ION GEOPHYSICAL: Faces Bankruptcy Plan, Sales Pushback
------------------------------------------------------
Alex Wolf of Bloomberg Law reports that seismic mapper Ion
Geophysical Corp. is facing a wave of creditor pushback over its
plan to sell off pieces of its business and wind down in Chapter
11, including objections from the governments of India and
Barbados.

Ion is seeking court approval this week for a bankruptcy plan that
aims to compensate creditors through the distribution of proceeds
from five separate asset sales, valued in the aggregate at more
than $55 million. But several told the US Bankruptcy Court for the
Southern District of Texas in a flurry of filings Monday, July 25,
2022, that the plan and sale agreements should be rejected.

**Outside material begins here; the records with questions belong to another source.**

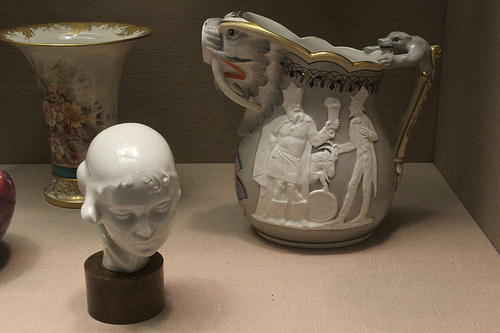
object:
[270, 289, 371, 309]
table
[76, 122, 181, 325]
bust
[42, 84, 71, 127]
flowers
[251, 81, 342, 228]
men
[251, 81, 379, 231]
design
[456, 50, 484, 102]
wall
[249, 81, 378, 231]
pitcher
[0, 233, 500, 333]
display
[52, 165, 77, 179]
band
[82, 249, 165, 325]
base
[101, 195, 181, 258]
face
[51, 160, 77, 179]
stripe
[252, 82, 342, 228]
man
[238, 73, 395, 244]
surface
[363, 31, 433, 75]
monster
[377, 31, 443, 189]
vase handle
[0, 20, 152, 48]
vase opening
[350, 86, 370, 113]
hat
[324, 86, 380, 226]
man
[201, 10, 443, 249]
vase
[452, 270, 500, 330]
table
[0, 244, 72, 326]
table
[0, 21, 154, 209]
vase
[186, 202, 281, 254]
shadow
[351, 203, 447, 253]
shadow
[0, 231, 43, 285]
shadow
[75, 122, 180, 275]
statue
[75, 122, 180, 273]
head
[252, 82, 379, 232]
two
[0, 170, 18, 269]
part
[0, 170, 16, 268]
vase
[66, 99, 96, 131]
old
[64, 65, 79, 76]
flower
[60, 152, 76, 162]
flower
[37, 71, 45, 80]
flower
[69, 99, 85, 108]
flower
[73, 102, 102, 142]
flowers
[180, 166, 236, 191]
table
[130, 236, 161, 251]
mouth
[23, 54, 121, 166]
paintings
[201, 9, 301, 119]
head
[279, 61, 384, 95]
decoration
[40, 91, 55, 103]
flower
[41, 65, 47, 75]
flower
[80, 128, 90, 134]
flower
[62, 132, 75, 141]
flower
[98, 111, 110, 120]
flower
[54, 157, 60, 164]
flower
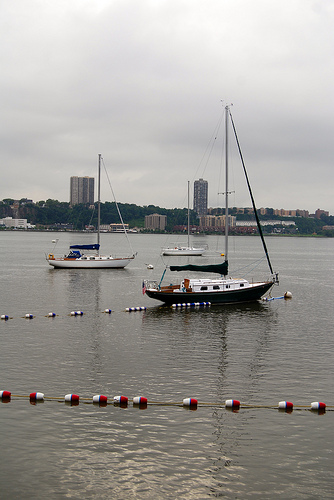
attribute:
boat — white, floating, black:
[146, 104, 277, 305]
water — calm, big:
[3, 230, 332, 498]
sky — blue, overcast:
[0, 1, 330, 214]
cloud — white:
[102, 17, 246, 97]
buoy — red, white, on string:
[182, 395, 196, 411]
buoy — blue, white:
[47, 311, 55, 319]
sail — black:
[170, 261, 232, 278]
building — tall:
[73, 179, 94, 210]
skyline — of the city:
[4, 176, 333, 234]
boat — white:
[52, 152, 135, 271]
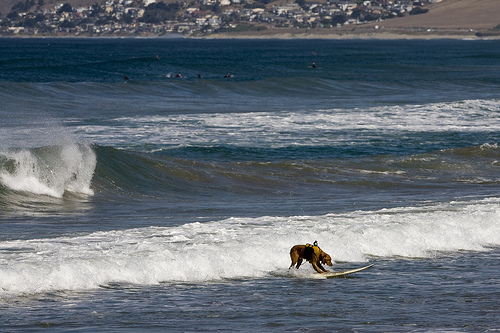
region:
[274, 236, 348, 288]
brown dog on surf board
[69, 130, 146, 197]
white and blue ocean waves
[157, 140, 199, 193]
white and blue ocean waves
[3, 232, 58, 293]
white and blue ocean waves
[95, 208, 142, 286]
white and blue ocean waves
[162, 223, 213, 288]
white and blue ocean waves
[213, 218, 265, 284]
white and blue ocean waves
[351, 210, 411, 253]
white and blue ocean waves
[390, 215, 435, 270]
white and blue ocean waves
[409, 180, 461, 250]
white and blue ocean waves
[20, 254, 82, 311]
Ripples in the water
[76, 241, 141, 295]
Ripples in the water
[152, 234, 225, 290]
Ripples in the water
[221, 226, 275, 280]
Ripples in the water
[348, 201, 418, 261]
Ripples in the water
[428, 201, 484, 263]
Ripples in the water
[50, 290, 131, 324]
Ripples in the water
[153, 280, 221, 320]
Ripples in the water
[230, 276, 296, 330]
Ripples in the water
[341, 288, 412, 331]
Ripples in the water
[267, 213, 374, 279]
dog on a surfboard in the water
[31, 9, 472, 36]
city off in the distance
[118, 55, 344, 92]
surfers off in the water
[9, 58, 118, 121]
turquoise blue ocean water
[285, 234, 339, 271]
puppy surfing on a wave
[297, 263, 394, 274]
white surfboard of a puppy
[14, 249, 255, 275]
white foam on the ocean wave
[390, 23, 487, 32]
road off in the distance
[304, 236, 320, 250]
harness on the puppys back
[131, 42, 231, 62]
surfer riding in on a wave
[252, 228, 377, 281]
dog in the ocean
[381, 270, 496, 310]
water is calm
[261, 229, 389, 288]
dog catching a wave with his board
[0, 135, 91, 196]
small wave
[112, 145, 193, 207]
outside of a wave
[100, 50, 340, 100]
people swiming in the distance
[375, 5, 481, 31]
land in the distance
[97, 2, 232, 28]
rocks across the water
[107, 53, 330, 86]
people in the background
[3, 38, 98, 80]
mini waves forming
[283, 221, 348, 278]
dog on surfboard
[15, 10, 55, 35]
white clouds in blue sky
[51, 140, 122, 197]
white and blue ocean waves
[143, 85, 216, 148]
white and blue ocean waves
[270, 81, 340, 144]
white and blue ocean waves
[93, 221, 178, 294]
white and blue ocean waves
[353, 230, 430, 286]
white and blue ocean waves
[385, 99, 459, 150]
white and blue ocean waves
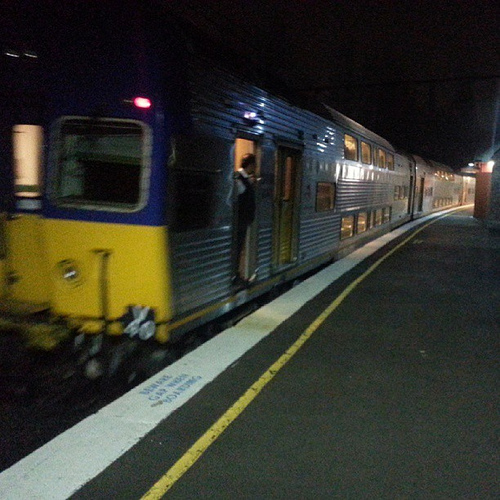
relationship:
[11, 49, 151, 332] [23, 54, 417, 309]
front of train car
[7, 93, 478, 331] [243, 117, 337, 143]
train long silver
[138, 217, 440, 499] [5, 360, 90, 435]
line along tracks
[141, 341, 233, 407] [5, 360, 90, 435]
white stripe along tracks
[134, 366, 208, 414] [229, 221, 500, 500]
writing on platform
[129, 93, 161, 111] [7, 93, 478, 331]
light of train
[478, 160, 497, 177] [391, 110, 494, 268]
light from station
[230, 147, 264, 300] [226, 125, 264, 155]
engineer standing at door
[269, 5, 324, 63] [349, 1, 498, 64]
night black sky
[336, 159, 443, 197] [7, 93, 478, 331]
reflection on side train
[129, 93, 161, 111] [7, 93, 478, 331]
light on train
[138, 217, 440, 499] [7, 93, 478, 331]
line beside train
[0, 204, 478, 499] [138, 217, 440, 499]
white stripe beside line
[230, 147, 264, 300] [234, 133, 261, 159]
person standing in doorway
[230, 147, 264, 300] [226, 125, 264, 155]
person holding door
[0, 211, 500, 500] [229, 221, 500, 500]
platform near platform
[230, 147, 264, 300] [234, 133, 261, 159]
person in doorway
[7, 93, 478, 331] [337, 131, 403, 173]
train has windows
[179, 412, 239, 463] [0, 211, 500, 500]
line on platform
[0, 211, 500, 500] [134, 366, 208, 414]
platform has writing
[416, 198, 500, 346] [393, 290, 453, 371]
zero passengers waiting waiting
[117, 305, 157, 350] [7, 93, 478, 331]
letters on train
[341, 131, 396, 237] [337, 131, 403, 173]
layers of windows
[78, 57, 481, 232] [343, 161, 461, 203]
train cars hooked together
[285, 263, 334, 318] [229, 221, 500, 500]
edge of platform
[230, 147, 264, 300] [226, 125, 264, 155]
man standing at door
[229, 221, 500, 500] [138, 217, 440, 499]
platform with line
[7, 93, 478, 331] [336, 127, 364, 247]
train has two levels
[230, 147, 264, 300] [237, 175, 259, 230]
man wearing vest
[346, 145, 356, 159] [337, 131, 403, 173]
passengers next to windows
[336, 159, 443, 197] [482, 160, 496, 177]
reflection of light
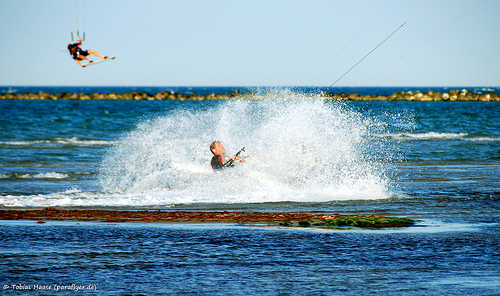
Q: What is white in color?
A: The water.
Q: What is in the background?
A: Many rocks.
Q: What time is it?
A: Afternoon.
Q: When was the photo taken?
A: During the daytime.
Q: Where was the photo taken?
A: In the water.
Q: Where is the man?
A: In the water.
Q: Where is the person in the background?
A: The air.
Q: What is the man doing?
A: Surfing.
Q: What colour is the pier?
A: Brown.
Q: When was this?
A: Daytime.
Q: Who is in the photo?
A: People.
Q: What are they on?
A: Water.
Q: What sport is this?
A: Surfing.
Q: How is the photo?
A: Clear.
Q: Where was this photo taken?
A: Ocean.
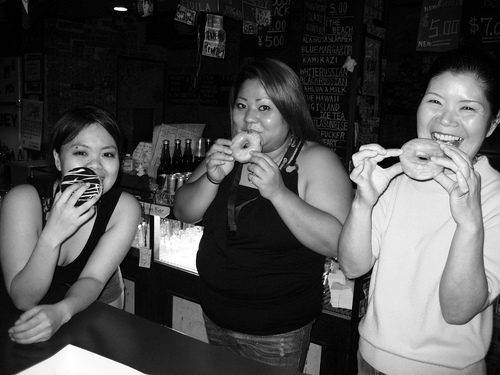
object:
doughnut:
[399, 137, 448, 180]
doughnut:
[230, 131, 262, 163]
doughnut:
[60, 166, 103, 207]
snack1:
[229, 130, 263, 163]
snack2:
[398, 137, 448, 181]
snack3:
[60, 165, 104, 206]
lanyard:
[226, 136, 306, 233]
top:
[28, 182, 124, 291]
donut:
[59, 166, 103, 207]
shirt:
[357, 155, 500, 375]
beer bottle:
[155, 139, 173, 184]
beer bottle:
[170, 138, 183, 174]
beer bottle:
[181, 138, 193, 174]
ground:
[345, 166, 379, 198]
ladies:
[0, 57, 500, 375]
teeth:
[433, 133, 461, 142]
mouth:
[429, 131, 464, 147]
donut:
[38, 166, 103, 245]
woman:
[0, 109, 143, 345]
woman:
[171, 58, 352, 375]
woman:
[337, 63, 500, 375]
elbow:
[337, 212, 373, 278]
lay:
[444, 79, 463, 98]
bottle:
[155, 139, 171, 185]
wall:
[4, 1, 382, 54]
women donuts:
[0, 54, 500, 375]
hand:
[247, 150, 284, 201]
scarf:
[225, 134, 305, 232]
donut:
[398, 137, 448, 180]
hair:
[233, 60, 323, 145]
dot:
[75, 147, 78, 150]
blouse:
[194, 134, 327, 336]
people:
[0, 58, 500, 375]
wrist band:
[198, 166, 225, 190]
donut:
[228, 131, 263, 164]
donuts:
[59, 130, 450, 207]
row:
[158, 171, 193, 195]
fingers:
[430, 143, 474, 196]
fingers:
[349, 144, 404, 185]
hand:
[349, 143, 405, 205]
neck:
[260, 132, 306, 158]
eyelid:
[71, 146, 89, 156]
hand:
[41, 182, 100, 247]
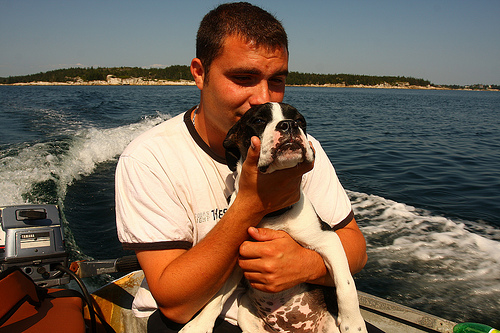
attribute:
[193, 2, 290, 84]
hair — short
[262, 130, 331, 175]
mouth — pink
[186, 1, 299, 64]
hair — black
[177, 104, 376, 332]
puppy — cute, white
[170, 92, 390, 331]
dog — black, white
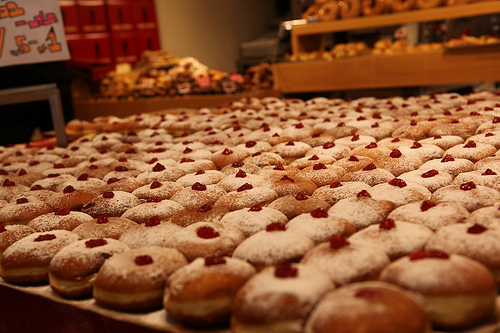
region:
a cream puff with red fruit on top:
[100, 248, 182, 313]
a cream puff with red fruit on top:
[48, 237, 113, 303]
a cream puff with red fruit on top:
[3, 229, 73, 283]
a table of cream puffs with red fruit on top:
[0, 93, 499, 332]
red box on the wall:
[57, 4, 161, 69]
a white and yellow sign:
[0, 1, 67, 63]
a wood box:
[268, 46, 498, 92]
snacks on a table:
[105, 59, 245, 96]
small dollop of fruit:
[197, 223, 221, 238]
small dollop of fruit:
[311, 162, 325, 169]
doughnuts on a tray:
[11, 97, 463, 314]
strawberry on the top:
[121, 249, 163, 271]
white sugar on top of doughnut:
[244, 234, 304, 249]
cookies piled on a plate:
[93, 64, 248, 91]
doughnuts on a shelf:
[289, 0, 483, 17]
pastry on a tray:
[438, 36, 498, 60]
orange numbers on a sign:
[0, 28, 80, 54]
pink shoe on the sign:
[38, 12, 59, 28]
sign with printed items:
[0, 6, 63, 64]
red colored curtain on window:
[63, 7, 155, 43]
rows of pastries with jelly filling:
[3, 85, 494, 330]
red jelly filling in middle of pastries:
[189, 221, 226, 243]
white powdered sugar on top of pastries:
[58, 245, 79, 257]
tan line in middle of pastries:
[159, 291, 231, 318]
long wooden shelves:
[267, 0, 498, 96]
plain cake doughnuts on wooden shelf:
[302, 3, 341, 23]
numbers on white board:
[10, 23, 65, 58]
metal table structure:
[0, 77, 68, 145]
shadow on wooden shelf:
[440, 45, 498, 57]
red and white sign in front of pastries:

              About ION Geophysical Corporation

ION Geophysical Corporation is an innovative, asset-light global
technology company that delivers data-driven decision-making
offerings to offshore energy and maritime operations markets. It is
based in Houston, Texas.

ION Geophysical Corporation and its affiliates sought protection
under Chapter 11 of the Bankruptcy Code (Bankr. S.D. Texas Lead
Case No. 22-30987) on April 12, 2022. At the time of the filing,
ION Geophysical listed $10 million to $50 million in assets and
$100 million to $500 million in liabilities.

Judge Marvin Isgur oversees the cases.

The Debtors tapped Winston & Strawn, LLP as legal counsel; FTI
Consulting, Inc. as financial consultant; and Perella Weinberg
Partners, LP as investment banker. Epiq Corporate Restructuring,
LLC is the Debtors' notice and claims agent.

The U.S. Trustee for Region 7 appointed an official committee of
unsecured creditors on April 18, 2022. The committee is represented
by White & Case, LLP.


JAX PROPERTIES: Taps Gerald Henberger of Agent Commercial as Broker
-------------------------------------------------------------------
Jax Properties, LLC seeks approval from the U.S. Bankruptcy Court
for the Southern District of California to employ Gerald Henberger,
a real estate broker at Agent Commercial.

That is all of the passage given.